A model depicting novel functional requirement of Pfdn5 in microtubule stabilization and its role in suppressing age-dependent neuropathy.

In axons, Pfdn5 physically associates with microtubules and stabilizes them, thereby suppressing the turnover of microtubules. The pathological Tau dislodges from microtubules in an age-dependent manner and forms pathological aggregates that induce neuronal death (Middle panel). Loss of Pfdn5 disrupts neuronal microtubules, resulting in abnormal synaptic morphogenesis and facilitating the dislodging of microtubule-associated Tau, resulting in the formation of Tau-aggregates and stepping up the early onset of Tauopathies. An age-dependent reduction in the Pfdn5 levels or mutations in Pfdn5 could result in microtubule fragmentation and may facilitate Tau-induced neurotoxicity (Left panel).
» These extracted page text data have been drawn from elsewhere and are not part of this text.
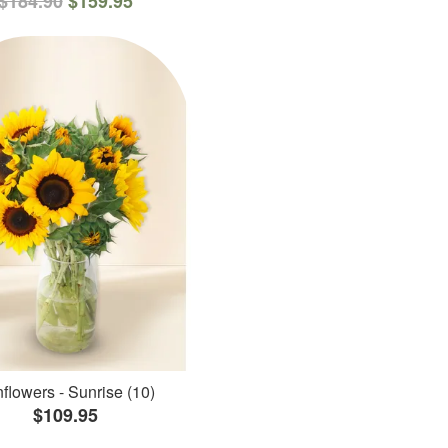
$184.90
$159.95
flowers - Sunrise (10)
$109.95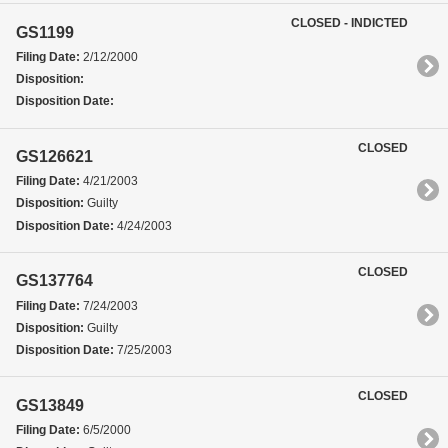
CLOSED - INDICTED
GS1199
Filing Date:
2/12/2000
Disposition:
Disposition Date:
CLOSED
GS126621
Filing Date:
4/21/2003
Disposition:
Guilty
Disposition Date:
4/24/2003
CLOSED
GS137764
Filing Date:
7/24/2003
Disposition:
Guilty
Disposition Date:
7/25/2003
CLOSED
GS13849
Filing Date:
6/5/2000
Pfdn5 suppresses Tau-aggregation in a manner that involves microtubule stability and does not appear to regulate Tau solubility directly. Notably, neuronal overexpression of Pfdn5 suppresses the microtubule disruption even in aged flies, thereby inhibiting the progression of Tauopathy (Right panel).